I was wondering how people generated star maps/galactic maps for their world, I've been struggling to find any tools.
Thanks!
I was wondering how people generated star maps/galactic maps for their world, I've been struggling to find any tools.
Thanks!
When I needed a map (for a game though) I wrote a little program that, based on a seed and some coordinates, generated me star systems on a grid. It would take in the seed as well as x,y,z coords and then generate a new system seed from that.
The grid size I choose was 1parsec³. Then some research on wikipedia on star density within our galaxy and based on that the chance for a star system with that cube.
Then I would also generate some planets orbiting the star(s). As for the star itself, I had a possibility for 1-4 stars in a system I think.
For each planet/star/astroid you can generate an id from 0 (star) to i (your last object) and generate new seeds.

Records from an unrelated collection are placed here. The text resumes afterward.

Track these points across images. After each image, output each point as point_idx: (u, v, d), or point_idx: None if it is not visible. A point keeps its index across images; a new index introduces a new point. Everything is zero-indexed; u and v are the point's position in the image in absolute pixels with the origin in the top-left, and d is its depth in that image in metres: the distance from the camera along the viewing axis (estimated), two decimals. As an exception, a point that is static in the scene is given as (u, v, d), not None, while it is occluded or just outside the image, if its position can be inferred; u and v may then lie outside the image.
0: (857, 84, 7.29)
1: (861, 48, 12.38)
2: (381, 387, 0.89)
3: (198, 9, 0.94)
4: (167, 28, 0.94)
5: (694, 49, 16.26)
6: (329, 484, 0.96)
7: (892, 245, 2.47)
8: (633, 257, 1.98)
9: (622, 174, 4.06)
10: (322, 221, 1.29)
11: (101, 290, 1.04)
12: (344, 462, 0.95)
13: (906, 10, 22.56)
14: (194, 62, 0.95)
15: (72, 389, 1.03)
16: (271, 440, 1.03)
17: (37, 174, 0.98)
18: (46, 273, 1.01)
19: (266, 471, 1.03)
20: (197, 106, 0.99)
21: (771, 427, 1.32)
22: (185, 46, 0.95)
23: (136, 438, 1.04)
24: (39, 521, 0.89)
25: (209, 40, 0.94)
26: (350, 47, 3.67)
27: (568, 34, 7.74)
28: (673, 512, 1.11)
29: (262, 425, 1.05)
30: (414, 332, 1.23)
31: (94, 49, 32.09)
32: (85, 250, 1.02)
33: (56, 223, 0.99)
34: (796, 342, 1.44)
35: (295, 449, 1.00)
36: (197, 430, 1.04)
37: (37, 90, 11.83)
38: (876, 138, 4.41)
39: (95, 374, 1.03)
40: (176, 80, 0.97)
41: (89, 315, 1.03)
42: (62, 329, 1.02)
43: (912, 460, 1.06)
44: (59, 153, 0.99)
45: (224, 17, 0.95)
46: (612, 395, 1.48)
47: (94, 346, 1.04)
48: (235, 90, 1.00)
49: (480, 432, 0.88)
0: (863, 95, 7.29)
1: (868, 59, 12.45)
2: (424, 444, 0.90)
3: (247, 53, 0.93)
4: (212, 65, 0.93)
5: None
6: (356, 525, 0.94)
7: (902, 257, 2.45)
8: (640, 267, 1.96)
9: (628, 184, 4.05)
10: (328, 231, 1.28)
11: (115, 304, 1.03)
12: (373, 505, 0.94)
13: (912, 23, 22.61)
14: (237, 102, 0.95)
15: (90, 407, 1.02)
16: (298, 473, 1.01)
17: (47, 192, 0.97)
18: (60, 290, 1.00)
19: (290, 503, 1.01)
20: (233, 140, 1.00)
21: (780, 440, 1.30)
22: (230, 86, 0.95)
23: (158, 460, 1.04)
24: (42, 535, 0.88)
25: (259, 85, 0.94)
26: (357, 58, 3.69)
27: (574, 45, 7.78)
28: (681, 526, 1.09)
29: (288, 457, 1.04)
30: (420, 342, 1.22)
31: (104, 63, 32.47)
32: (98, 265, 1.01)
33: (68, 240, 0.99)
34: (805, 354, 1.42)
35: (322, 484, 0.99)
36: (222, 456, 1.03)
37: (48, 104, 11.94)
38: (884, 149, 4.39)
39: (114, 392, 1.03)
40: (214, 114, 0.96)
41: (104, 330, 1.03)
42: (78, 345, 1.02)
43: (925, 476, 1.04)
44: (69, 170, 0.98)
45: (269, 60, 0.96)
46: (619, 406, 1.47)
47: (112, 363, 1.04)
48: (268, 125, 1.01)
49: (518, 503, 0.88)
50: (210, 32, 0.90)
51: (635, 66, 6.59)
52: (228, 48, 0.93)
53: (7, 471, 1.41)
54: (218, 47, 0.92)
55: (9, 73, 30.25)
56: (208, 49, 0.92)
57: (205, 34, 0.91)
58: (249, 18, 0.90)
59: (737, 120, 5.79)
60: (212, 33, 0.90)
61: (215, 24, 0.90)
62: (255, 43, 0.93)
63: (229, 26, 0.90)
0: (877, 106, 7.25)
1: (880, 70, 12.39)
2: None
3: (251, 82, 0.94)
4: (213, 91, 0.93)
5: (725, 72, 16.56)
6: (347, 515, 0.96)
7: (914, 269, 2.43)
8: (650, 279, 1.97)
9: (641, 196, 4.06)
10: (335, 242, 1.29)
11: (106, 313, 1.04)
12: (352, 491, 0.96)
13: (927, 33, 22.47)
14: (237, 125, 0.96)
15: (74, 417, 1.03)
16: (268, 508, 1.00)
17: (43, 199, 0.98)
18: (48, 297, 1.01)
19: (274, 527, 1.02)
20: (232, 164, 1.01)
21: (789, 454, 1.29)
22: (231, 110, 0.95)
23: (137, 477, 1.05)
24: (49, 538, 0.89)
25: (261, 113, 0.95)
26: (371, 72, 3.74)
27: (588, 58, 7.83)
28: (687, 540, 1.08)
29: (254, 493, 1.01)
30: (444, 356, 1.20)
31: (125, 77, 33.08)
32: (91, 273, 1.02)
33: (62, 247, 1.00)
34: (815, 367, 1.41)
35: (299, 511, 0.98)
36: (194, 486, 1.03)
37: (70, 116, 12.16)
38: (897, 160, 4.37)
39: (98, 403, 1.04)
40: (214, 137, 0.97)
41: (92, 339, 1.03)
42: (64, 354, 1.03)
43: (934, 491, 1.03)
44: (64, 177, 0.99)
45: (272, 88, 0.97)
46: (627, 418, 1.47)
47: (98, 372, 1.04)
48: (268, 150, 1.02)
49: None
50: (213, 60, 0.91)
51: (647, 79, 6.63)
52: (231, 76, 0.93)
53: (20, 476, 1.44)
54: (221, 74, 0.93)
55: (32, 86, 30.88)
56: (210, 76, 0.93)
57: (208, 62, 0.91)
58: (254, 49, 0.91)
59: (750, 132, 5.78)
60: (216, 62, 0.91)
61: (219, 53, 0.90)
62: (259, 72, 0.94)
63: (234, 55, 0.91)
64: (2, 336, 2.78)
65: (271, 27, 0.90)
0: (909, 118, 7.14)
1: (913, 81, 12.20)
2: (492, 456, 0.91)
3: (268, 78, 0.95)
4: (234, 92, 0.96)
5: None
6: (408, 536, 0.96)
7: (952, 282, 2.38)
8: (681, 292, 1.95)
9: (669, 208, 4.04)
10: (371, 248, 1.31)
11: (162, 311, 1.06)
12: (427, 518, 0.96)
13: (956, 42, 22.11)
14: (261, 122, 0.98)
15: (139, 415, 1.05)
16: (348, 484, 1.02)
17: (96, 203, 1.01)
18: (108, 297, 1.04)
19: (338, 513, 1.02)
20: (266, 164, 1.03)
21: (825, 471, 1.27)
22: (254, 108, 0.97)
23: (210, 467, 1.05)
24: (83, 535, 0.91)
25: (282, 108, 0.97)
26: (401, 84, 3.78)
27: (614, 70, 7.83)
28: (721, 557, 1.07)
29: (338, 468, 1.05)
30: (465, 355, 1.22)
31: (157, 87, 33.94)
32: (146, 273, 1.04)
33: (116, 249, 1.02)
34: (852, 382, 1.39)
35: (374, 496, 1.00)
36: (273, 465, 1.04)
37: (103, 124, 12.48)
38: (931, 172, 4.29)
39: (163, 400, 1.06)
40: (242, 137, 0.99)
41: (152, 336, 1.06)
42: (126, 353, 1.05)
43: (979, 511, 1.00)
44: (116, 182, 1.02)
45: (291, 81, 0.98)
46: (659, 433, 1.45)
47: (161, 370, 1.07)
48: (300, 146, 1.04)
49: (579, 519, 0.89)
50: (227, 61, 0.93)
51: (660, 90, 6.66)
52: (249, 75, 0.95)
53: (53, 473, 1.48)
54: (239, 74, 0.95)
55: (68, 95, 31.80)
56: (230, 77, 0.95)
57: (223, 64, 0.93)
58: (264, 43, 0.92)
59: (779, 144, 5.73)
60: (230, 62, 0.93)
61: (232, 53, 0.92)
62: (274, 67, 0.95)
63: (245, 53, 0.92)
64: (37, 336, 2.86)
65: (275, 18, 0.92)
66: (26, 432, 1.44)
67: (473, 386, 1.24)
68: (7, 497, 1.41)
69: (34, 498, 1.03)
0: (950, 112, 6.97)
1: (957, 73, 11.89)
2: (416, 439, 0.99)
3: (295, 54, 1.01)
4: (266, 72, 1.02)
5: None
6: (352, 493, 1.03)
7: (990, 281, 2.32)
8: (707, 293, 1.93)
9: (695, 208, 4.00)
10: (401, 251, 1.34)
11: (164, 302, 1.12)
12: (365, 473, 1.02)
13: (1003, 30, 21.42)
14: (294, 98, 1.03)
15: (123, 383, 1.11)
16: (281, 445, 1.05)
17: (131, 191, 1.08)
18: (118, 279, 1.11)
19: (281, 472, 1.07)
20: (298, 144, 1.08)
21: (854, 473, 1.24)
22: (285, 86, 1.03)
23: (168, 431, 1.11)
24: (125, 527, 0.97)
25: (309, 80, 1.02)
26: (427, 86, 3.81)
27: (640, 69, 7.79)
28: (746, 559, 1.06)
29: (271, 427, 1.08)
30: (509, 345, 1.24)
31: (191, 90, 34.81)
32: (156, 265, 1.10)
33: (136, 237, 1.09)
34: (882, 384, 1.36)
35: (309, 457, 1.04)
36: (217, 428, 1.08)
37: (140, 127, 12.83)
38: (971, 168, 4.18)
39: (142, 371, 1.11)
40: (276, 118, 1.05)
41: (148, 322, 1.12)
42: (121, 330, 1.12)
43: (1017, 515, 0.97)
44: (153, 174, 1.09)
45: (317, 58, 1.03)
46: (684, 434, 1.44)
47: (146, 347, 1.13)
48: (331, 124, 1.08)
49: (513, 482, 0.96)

This way you have a hand written seed from the beginning that generates more "random" numbers you can base further generation on. But since your seed + the coordinates form a grid cube seed and these create the next and so on you can with a single seed generate a universe that's always the same. It is also "endless" (until you get floating point or max int problems). You could also generate a very specifc zone of it on demand if you know the coords.
This way you can create an endless universe to use for whatever purpose. It's mostly data though and quite hard to make it into a human readable map. More of a "play area".
I for example like to use it as base for ideas. You could say "I live in cluster 000x000y000z and go 200 clusters on the x axis to 200x000y000z" and the program tells you:
You find a binary star system with 4 additional planets.
Now you can base your story on that area. ;)
Should you want to use this as a basis for say a game or an interactive application it's nice to note, that you have to store the inital seed and nothing else, if you generate all information from it.
Textures as well as heightmaps can be generated from this too with fractal brownian motion or simplex noise/perlin noise. This might or might not be very useful depending on your case though.